• [Goal] The data below is to be returned in full and exactly.
-- Data provided start --
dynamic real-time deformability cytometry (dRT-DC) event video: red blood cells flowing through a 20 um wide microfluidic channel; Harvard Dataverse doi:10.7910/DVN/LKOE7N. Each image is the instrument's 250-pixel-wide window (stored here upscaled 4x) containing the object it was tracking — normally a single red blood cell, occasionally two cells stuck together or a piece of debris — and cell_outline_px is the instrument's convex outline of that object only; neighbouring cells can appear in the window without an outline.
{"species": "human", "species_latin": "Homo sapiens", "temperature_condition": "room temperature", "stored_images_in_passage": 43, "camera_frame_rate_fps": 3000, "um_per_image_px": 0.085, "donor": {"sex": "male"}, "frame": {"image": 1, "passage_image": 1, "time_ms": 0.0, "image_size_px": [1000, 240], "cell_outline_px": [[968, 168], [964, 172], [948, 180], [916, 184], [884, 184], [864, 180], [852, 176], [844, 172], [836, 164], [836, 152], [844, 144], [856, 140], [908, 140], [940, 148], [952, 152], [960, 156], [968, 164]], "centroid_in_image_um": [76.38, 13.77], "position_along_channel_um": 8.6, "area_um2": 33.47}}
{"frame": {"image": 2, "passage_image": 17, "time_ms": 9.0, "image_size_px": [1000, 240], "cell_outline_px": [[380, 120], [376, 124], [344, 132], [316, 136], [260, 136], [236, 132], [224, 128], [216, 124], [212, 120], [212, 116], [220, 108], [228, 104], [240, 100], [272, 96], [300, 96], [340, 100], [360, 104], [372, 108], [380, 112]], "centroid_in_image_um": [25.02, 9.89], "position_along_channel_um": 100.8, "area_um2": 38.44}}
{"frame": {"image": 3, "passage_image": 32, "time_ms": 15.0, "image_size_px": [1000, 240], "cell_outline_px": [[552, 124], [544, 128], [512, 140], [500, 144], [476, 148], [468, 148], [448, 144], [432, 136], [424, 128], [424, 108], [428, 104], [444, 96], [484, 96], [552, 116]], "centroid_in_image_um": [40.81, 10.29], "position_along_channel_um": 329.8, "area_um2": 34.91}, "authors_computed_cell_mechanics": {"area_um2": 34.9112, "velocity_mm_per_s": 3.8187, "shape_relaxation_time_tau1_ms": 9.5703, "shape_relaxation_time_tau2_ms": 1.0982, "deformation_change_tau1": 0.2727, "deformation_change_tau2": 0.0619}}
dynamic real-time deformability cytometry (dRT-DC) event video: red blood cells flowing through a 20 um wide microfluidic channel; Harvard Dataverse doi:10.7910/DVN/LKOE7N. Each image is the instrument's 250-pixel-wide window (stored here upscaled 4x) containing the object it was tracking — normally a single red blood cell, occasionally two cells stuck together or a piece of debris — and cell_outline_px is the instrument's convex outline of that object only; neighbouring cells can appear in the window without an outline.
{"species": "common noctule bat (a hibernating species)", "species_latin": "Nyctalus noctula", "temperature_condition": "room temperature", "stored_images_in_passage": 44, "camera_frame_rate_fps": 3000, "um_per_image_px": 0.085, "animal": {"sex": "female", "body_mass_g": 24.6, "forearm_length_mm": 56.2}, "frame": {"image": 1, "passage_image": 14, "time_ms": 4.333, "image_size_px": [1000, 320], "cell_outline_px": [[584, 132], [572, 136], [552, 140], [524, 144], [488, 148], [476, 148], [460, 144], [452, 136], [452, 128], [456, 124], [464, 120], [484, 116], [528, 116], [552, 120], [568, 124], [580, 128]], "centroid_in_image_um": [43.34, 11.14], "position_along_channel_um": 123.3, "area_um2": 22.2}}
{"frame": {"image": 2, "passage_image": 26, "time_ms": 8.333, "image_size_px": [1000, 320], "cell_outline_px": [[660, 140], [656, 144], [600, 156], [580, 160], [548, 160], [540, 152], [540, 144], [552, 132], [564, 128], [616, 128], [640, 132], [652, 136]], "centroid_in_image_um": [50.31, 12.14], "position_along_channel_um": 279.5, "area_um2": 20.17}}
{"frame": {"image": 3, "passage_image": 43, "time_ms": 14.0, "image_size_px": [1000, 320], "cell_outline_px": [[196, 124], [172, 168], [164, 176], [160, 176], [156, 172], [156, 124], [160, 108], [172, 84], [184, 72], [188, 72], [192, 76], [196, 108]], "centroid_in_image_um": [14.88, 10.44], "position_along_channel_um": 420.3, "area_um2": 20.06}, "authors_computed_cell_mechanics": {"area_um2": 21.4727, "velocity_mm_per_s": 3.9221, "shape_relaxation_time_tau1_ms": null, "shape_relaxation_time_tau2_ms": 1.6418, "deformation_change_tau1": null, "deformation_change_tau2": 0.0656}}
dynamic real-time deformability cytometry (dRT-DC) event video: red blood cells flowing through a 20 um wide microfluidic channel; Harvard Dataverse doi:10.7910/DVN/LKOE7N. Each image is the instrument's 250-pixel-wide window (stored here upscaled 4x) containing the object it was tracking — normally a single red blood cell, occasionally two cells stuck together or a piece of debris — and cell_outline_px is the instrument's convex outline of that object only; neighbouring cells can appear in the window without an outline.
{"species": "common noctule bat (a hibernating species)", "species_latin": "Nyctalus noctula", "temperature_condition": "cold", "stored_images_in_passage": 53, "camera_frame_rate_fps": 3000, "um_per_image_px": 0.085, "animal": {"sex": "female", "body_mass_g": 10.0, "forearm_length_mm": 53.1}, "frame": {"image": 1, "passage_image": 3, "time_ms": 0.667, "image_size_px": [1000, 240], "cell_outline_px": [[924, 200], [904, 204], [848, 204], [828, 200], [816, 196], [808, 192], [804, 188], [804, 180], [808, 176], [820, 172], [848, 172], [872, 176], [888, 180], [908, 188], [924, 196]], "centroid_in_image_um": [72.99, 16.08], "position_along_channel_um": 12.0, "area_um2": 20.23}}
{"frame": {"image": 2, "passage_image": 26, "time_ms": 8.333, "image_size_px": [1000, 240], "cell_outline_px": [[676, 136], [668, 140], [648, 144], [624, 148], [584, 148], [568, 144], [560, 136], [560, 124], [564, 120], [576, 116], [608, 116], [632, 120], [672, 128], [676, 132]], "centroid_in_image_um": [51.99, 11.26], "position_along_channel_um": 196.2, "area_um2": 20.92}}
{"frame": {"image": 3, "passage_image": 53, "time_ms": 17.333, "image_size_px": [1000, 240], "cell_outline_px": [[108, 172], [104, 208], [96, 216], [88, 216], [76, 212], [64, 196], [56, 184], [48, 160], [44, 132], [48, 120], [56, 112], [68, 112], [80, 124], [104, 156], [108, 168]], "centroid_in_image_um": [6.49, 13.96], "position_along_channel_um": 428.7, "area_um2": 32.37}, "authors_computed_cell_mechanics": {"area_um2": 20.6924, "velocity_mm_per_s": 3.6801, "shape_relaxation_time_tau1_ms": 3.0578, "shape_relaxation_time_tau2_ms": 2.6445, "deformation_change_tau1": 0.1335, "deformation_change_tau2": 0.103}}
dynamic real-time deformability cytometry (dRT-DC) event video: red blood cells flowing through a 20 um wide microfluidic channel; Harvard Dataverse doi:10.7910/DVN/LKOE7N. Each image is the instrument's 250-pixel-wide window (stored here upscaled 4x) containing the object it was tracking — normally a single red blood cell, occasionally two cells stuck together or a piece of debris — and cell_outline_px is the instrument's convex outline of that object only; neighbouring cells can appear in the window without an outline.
-- Data provided end --
• [Answer to this exercise]
dynamic real-time deformability cytometry (dRT-DC) event video: red blood cells flowing through a 20 um wide microfluidic channel; Harvard Dataverse doi:10.7910/DVN/LKOE7N. Each image is the instrument's 250-pixel-wide window (stored here upscaled 4x) containing the object it was tracking — normally a single red blood cell, occasionally two cells stuck together or a piece of debris — and cell_outline_px is the instrument's convex outline of that object only; neighbouring cells can appear in the window without an outline.
{"species": "human", "species_latin": "Homo sapiens", "temperature_condition": "room temperature", "stored_images_in_passage": 43, "camera_frame_rate_fps": 3000, "um_per_image_px": 0.085, "donor": {"sex": "male"}, "frame": {"image": 1, "passage_image": 1, "time_ms": 0.0, "image_size_px": [1000, 240], "cell_outline_px": [[968, 168], [964, 172], [948, 180], [916, 184], [884, 184], [864, 180], [852, 176], [844, 172], [836, 164], [836, 152], [844, 144], [856, 140], [908, 140], [940, 148], [952, 152], [960, 156], [968, 164]], "centroid_in_image_um": [76.38, 13.77], "position_along_channel_um": 8.6, "area_um2": 33.47}}
{"frame": {"image": 2, "passage_image": 17, "time_ms": 9.0, "image_size_px": [1000, 240], "cell_outline_px": [[380, 120], [376, 124], [344, 132], [316, 136], [260, 136], [236, 132], [224, 128], [216, 124], [212, 120], [212, 116], [220, 108], [228, 104], [240, 100], [272, 96], [300, 96], [340, 100], [360, 104], [372, 108], [380, 112]], "centroid_in_image_um": [25.02, 9.89], "position_along_channel_um": 100.8, "area_um2": 38.44}}
{"frame": {"image": 3, "passage_image": 32, "time_ms": 15.0, "image_size_px": [1000, 240], "cell_outline_px": [[552, 124], [544, 128], [512, 140], [500, 144], [476, 148], [468, 148], [448, 144], [432, 136], [424, 128], [424, 108], [428, 104], [444, 96], [484, 96], [552, 116]], "centroid_in_image_um": [40.81, 10.29], "position_along_channel_um": 329.8, "area_um2": 34.91}, "authors_computed_cell_mechanics": {"area_um2": 34.9112, "velocity_mm_per_s": 3.8187, "shape_relaxation_time_tau1_ms": 9.5703, "shape_relaxation_time_tau2_ms": 1.0982, "deformation_change_tau1": 0.2727, "deformation_change_tau2": 0.0619}}
dynamic real-time deformability cytometry (dRT-DC) event video: red blood cells flowing through a 20 um wide microfluidic channel; Harvard Dataverse doi:10.7910/DVN/LKOE7N. Each image is the instrument's 250-pixel-wide window (stored here upscaled 4x) containing the object it was tracking — normally a single red blood cell, occasionally two cells stuck together or a piece of debris — and cell_outline_px is the instrument's convex outline of that object only; neighbouring cells can appear in the window without an outline.
{"species": "common noctule bat (a hibernating species)", "species_latin": "Nyctalus noctula", "temperature_condition": "room temperature", "stored_images_in_passage": 44, "camera_frame_rate_fps": 3000, "um_per_image_px": 0.085, "animal": {"sex": "female", "body_mass_g": 24.6, "forearm_length_mm": 56.2}, "frame": {"image": 1, "passage_image": 14, "time_ms": 4.333, "image_size_px": [1000, 320], "cell_outline_px": [[584, 132], [572, 136], [552, 140], [524, 144], [488, 148], [476, 148], [460, 144], [452, 136], [452, 128], [456, 124], [464, 120], [484, 116], [528, 116], [552, 120], [568, 124], [580, 128]], "centroid_in_image_um": [43.34, 11.14], "position_along_channel_um": 123.3, "area_um2": 22.2}}
{"frame": {"image": 2, "passage_image": 26, "time_ms": 8.333, "image_size_px": [1000, 320], "cell_outline_px": [[660, 140], [656, 144], [600, 156], [580, 160], [548, 160], [540, 152], [540, 144], [552, 132], [564, 128], [616, 128], [640, 132], [652, 136]], "centroid_in_image_um": [50.31, 12.14], "position_along_channel_um": 279.5, "area_um2": 20.17}}
{"frame": {"image": 3, "passage_image": 43, "time_ms": 14.0, "image_size_px": [1000, 320], "cell_outline_px": [[196, 124], [172, 168], [164, 176], [160, 176], [156, 172], [156, 124], [160, 108], [172, 84], [184, 72], [188, 72], [192, 76], [196, 108]], "centroid_in_image_um": [14.88, 10.44], "position_along_channel_um": 420.3, "area_um2": 20.06}, "authors_computed_cell_mechanics": {"area_um2": 21.4727, "velocity_mm_per_s": 3.9221, "shape_relaxation_time_tau1_ms": null, "shape_relaxation_time_tau2_ms": 1.6418, "deformation_change_tau1": null, "deformation_change_tau2": 0.0656}}
dynamic real-time deformability cytometry (dRT-DC) event video: red blood cells flowing through a 20 um wide microfluidic channel; Harvard Dataverse doi:10.7910/DVN/LKOE7N. Each image is the instrument's 250-pixel-wide window (stored here upscaled 4x) containing the object it was tracking — normally a single red blood cell, occasionally two cells stuck together or a piece of debris — and cell_outline_px is the instrument's convex outline of that object only; neighbouring cells can appear in the window without an outline.
{"species": "common noctule bat (a hibernating species)", "species_latin": "Nyctalus noctula", "temperature_condition": "cold", "stored_images_in_passage": 53, "camera_frame_rate_fps": 3000, "um_per_image_px": 0.085, "animal": {"sex": "female", "body_mass_g": 10.0, "forearm_length_mm": 53.1}, "frame": {"image": 1, "passage_image": 3, "time_ms": 0.667, "image_size_px": [1000, 240], "cell_outline_px": [[924, 200], [904, 204], [848, 204], [828, 200], [816, 196], [808, 192], [804, 188], [804, 180], [808, 176], [820, 172], [848, 172], [872, 176], [888, 180], [908, 188], [924, 196]], "centroid_in_image_um": [72.99, 16.08], "position_along_channel_um": 12.0, "area_um2": 20.23}}
{"frame": {"image": 2, "passage_image": 26, "time_ms": 8.333, "image_size_px": [1000, 240], "cell_outline_px": [[676, 136], [668, 140], [648, 144], [624, 148], [584, 148], [568, 144], [560, 136], [560, 124], [564, 120], [576, 116], [608, 116], [632, 120], [672, 128], [676, 132]], "centroid_in_image_um": [51.99, 11.26], "position_along_channel_um": 196.2, "area_um2": 20.92}}
{"frame": {"image": 3, "passage_image": 53, "time_ms": 17.333, "image_size_px": [1000, 240], "cell_outline_px": [[108, 172], [104, 208], [96, 216], [88, 216], [76, 212], [64, 196], [56, 184], [48, 160], [44, 132], [48, 120], [56, 112], [68, 112], [80, 124], [104, 156], [108, 168]], "centroid_in_image_um": [6.49, 13.96], "position_along_channel_um": 428.7, "area_um2": 32.37}, "authors_computed_cell_mechanics": {"area_um2": 20.6924, "velocity_mm_per_s": 3.6801, "shape_relaxation_time_tau1_ms": 3.0578, "shape_relaxation_time_tau2_ms": 2.6445, "deformation_change_tau1": 0.1335, "deformation_change_tau2": 0.103}}
dynamic real-time deformability cytometry (dRT-DC) event video: red blood cells flowing through a 20 um wide microfluidic channel; Harvard Dataverse doi:10.7910/DVN/LKOE7N. Each image is the instrument's 250-pixel-wide window (stored here upscaled 4x) containing the object it was tracking — normally a single red blood cell, occasionally two cells stuck together or a piece of debris — and cell_outline_px is the instrument's convex outline of that object only; neighbouring cells can appear in the window without an outline.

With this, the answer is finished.